Through the Fall’s studio albums and an avalanche of live recordings, the band’s style changed often, as Smith, its founder and only constant, hired and often fired more than five dozen musicians.

At various points in the band’s four-decade career, the Fall might sound like punk, hard rock, psychedelia, funk, blues-rock, jazz-rock, electropop or sheer noise. “If it’s me and your granny on bongos, it’s the Fall,” Smith once declared. The BBC disc jockey John Peel, an early and steadfast supporter, said of the Fall that “they are always different, they are always the same.”

Through it all, Smith maintained his role as a brain-twisting wordsmith, a contentious bandleader and a perpetual irritant. In a 2017 interview with The Guardian, he boasted: “People still cross the road from me; I’ve still got that. I can clear a pub when I want to. It’s a talent.”

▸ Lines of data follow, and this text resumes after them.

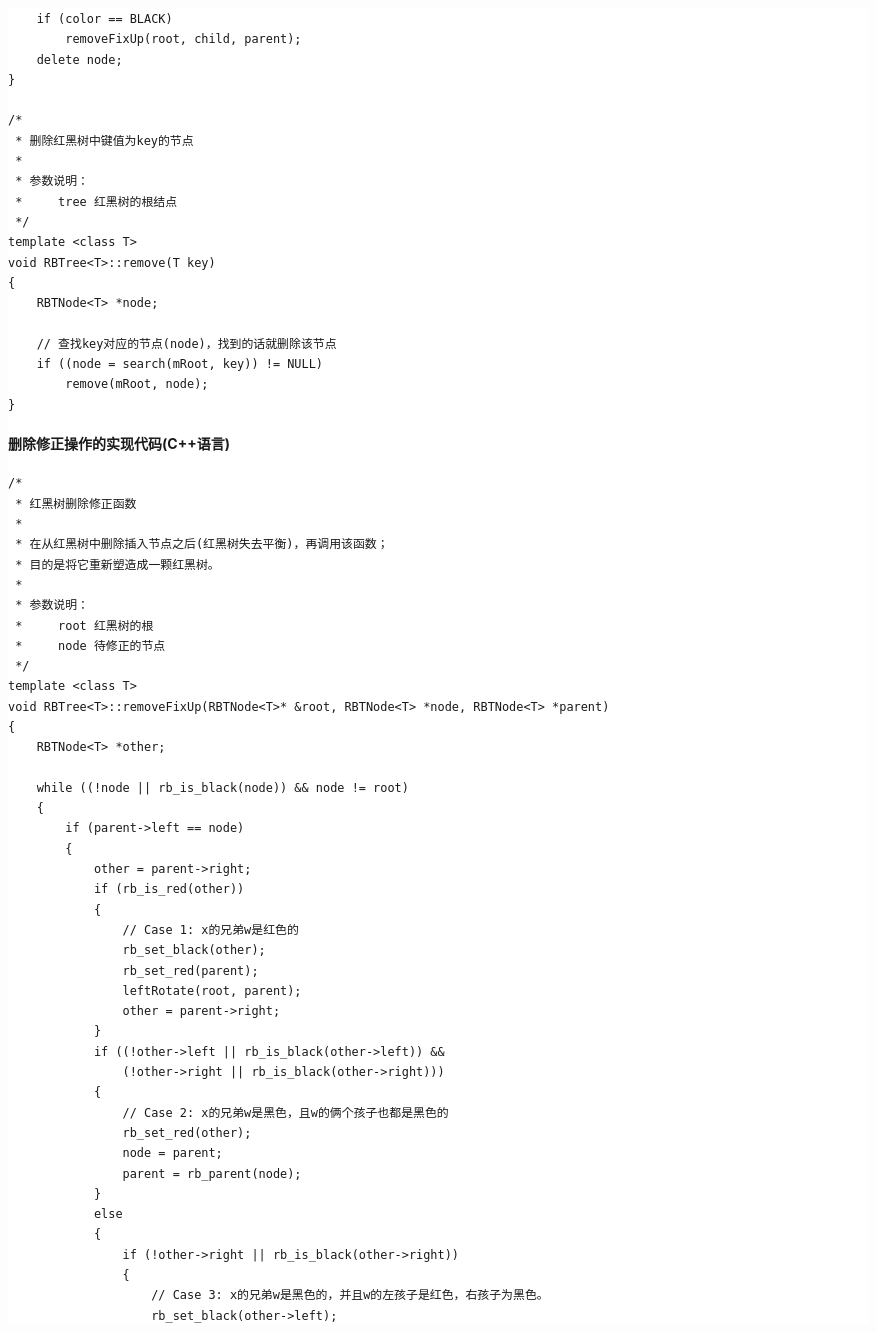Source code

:         if (color == BLACK)
            removeFixUp(root, child, parent);
        delete node;
    }

    /* 
     * 删除红黑树中键值为key的节点
     *
     * 参数说明：
     *     tree 红黑树的根结点
     */
    template <class T>
    void RBTree<T>::remove(T key)
    {
        RBTNode<T> *node; 

        // 查找key对应的节点(node)，找到的话就删除该节点
        if ((node = search(mRoot, key)) != NULL)
            remove(mRoot, node);
    }

#### 删除修正操作的实现代码(C++语言)

    /*
     * 红黑树删除修正函数
     *
     * 在从红黑树中删除插入节点之后(红黑树失去平衡)，再调用该函数；
     * 目的是将它重新塑造成一颗红黑树。
     *
     * 参数说明：
     *     root 红黑树的根
     *     node 待修正的节点
     */
    template <class T>
    void RBTree<T>::removeFixUp(RBTNode<T>* &root, RBTNode<T> *node, RBTNode<T> *parent)
    {
        RBTNode<T> *other;

        while ((!node || rb_is_black(node)) && node != root)
        {
            if (parent->left == node)
            {
                other = parent->right;
                if (rb_is_red(other))
                {
                    // Case 1: x的兄弟w是红色的  
                    rb_set_black(other);
                    rb_set_red(parent);
                    leftRotate(root, parent);
                    other = parent->right;
                }
                if ((!other->left || rb_is_black(other->left)) &&
                    (!other->right || rb_is_black(other->right)))
                {
                    // Case 2: x的兄弟w是黑色，且w的俩个孩子也都是黑色的  
                    rb_set_red(other);
                    node = parent;
                    parent = rb_parent(node);
                }
                else
                {
                    if (!other->right || rb_is_black(other->right))
                    {
                        // Case 3: x的兄弟w是黑色的，并且w的左孩子是红色，右孩子为黑色。  
                        rb_set_black(other->left);
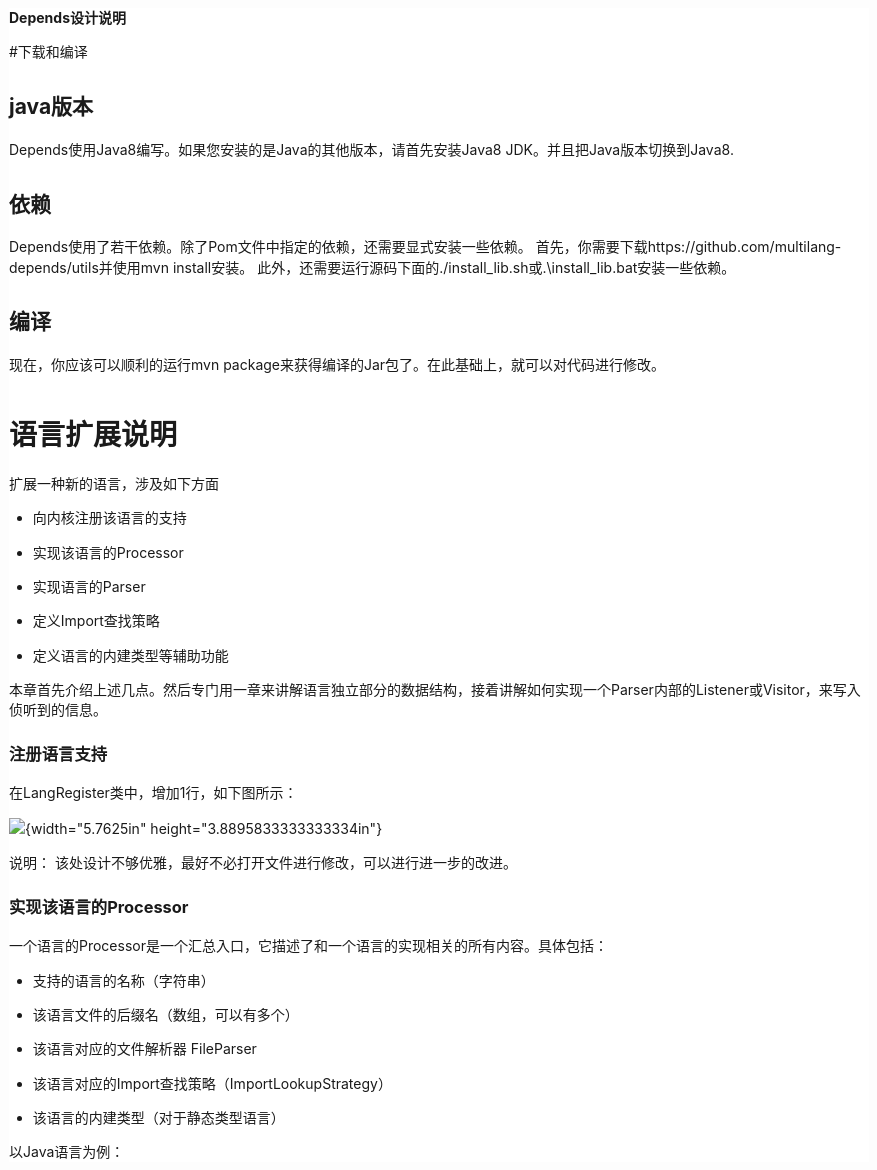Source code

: **Depends设计说明**


#下载和编译

## java版本
Depends使用Java8编写。如果您安装的是Java的其他版本，请首先安装Java8 JDK。并且把Java版本切换到Java8.

## 依赖
Depends使用了若干依赖。除了Pom文件中指定的依赖，还需要显式安装一些依赖。
首先，你需要下载https://github.com/multilang-depends/utils并使用mvn install安装。
此外，还需要运行源码下面的./install_lib.sh或.\install_lib.bat安装一些依赖。

## 编译
现在，你应该可以顺利的运行mvn package来获得编译的Jar包了。在此基础上，就可以对代码进行修改。

语言扩展说明
============

扩展一种新的语言，涉及如下方面

-   向内核注册该语言的支持

-   实现该语言的Processor

-   实现语言的Parser

-   定义Import查找策略

-   定义语言的内建类型等辅助功能

本章首先介绍上述几点。然后专门用一章来讲解语言独立部分的数据结构，接着讲解如何实现一个Parser内部的Listener或Visitor，来写入侦听到的信息。

### 注册语言支持

在LangRegister类中，增加1行，如下图所示：

![](./img_devguide/image1.png){width="5.7625in" height="3.8895833333333334in"}

说明：
该处设计不够优雅，最好不必打开文件进行修改，可以进行进一步的改进。

### 实现该语言的Processor

一个语言的Processor是一个汇总入口，它描述了和一个语言的实现相关的所有内容。具体包括：

-   支持的语言的名称（字符串）

-   该语言文件的后缀名（数组，可以有多个）

-   该语言对应的文件解析器 FileParser

-   该语言对应的Import查找策略（ImportLookupStrategy）

-   该语言的内建类型（对于静态类型语言）

以Java语言为例：
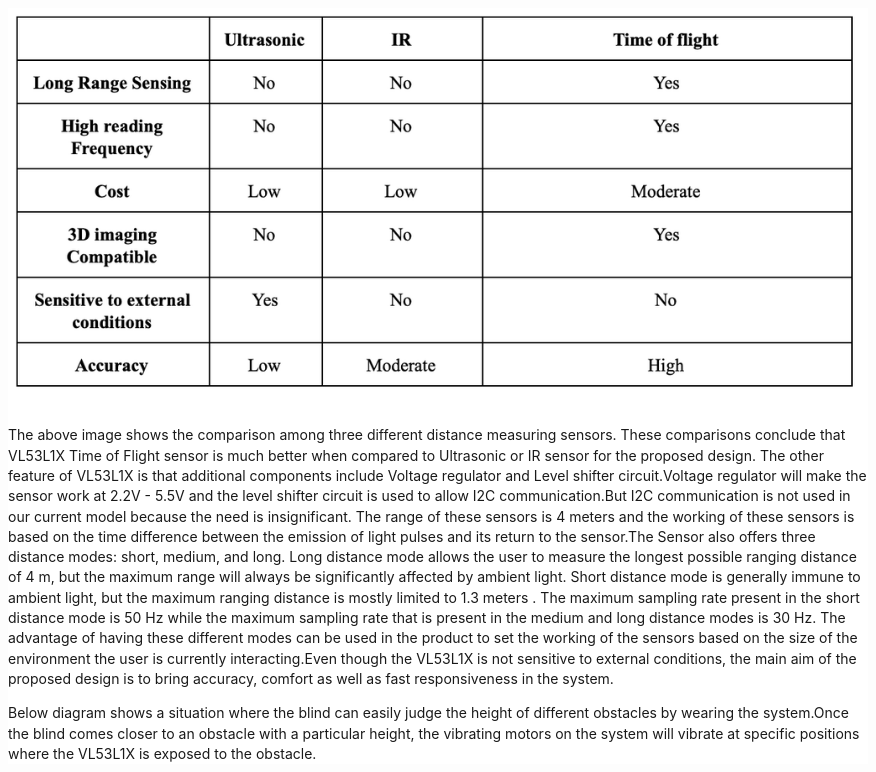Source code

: ![alt text](https://github.com/saisravan549/Blinds_Apron/blob/main/images/Screen%20Shot%202021-11-12%20at%206.59.40%20PM.png)

The above image shows the comparison among three different distance measuring sensors. These comparisons conclude that VL53L1X Time of Flight sensor is much better when compared to Ultrasonic or IR sensor for the proposed design. The other feature of VL53L1X is that  additional components include Voltage regulator and Level shifter circuit.Voltage regulator will make the sensor work at 2.2V - 5.5V and the level shifter circuit is used to allow I2C communication.But I2C communication is not used in our current model because the need is insignificant. The range of these sensors is 4 meters and the working of these sensors is based on the time difference between the emission of light pulses and its return to the sensor.The Sensor also offers three distance modes: short, medium, and long. Long distance mode allows the user to measure the longest possible ranging distance of 4 m, but the maximum range will always be significantly affected by ambient light. Short distance mode is generally immune to ambient light, but the maximum ranging distance is mostly limited to 1.3 meters . The maximum sampling rate present in the  short distance mode is 50 Hz while the maximum sampling rate that is present in the  medium and long distance modes is 30 Hz. The advantage of having these different modes can be used in the product to set the working of the sensors based on the size of the environment the user is currently interacting.Even though the VL53L1X is not sensitive to external conditions, the main aim of the proposed design is to bring accuracy, comfort as well as fast responsiveness in the system.

Below diagram shows a situation where the blind can easily judge the height of different obstacles by wearing the system.Once the blind comes closer to an obstacle with a particular height, the vibrating motors on the system will vibrate at specific positions where the VL53L1X is exposed to the obstacle.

Mark Edward Smith was born in Salford, near Manchester, on March 5, 1957, and grew up in nearby Prestwich. After dropping out of school at 16, he was working as a shipping clerk and studying literature at night school when he saw the Sex Pistols in a sparsely attended show at the Lesser Free Trade Hall in Manchester. He soon started his own band with friends. The Fall was named after an Albert Camus novel.

“When I formed the group,” Smith wrote in his 2008 autobiography, “Renegade: The Lives and Tales of Mark E. Smith,” “it was because of sounds; of wanting to make something; combining primitive music with intelligent lyrics.”

The Fall released its first EP, “Bingo-Master’s Break-Out!,” in 1978, and its debut album, “Live at the Witch Trials,” in 1979. Manchester was a center of post-punk innovation at the turn of the 1980s, with bands like Joy Division, the Durutti Column and the Smiths. But the Fall — although less popular and more abrasive — would outlast them all.

The Fall’s closest approach to the rock mainstream, with songs featuring clear-cut beats, riffs and choruses, came in the 1980s, when the band’s guitarists (and Smith’s songwriting collaborators) were Craig Scanlon, who was in the Fall from 1979 to 1995, and Brix Smith, who was Smith’s wife from 1983 to 1989, her initial tenure with the band, and rejoined for two 1990s albums.

Her departure was followed by decades of fluctuations in the band’s music, by turns obnoxious and illuminating. Smith also recorded outside the Fall with Gorillaz and Elastica, and he made an album in 2007 with the German electronic duo Mouse on Mars under the group name Von Südenfed.

The Fall toured constantly through its four decades, playing sets that could be spellbinding or desultory. A notorious 1998 performance at Brownie’s in the East Village included fistfights among the musicians.

For the Fall’s final half-dozen albums, the lineup remained largely stable. From 2002 to 2016 the band included Elena Poulou, whom Smith married in 2001, on keyboards. They divorced in 2016. Complete information on survivors other than Vander was not available.

Smith garnered multiple reputations: as a drinker and a brawler, as a contrarian and an insult-slinger (particularly against politicians, institutions and other musicians), and as an artist and an experimenter. In concert, he disdained looking back or playing longtime fan favorites. The Fall’s live sets usually drew only on the band’s most recent recordings and even newer songs.

In his autobiography, Smith put it bluntly: “The Fall are about the present, and that’s it.”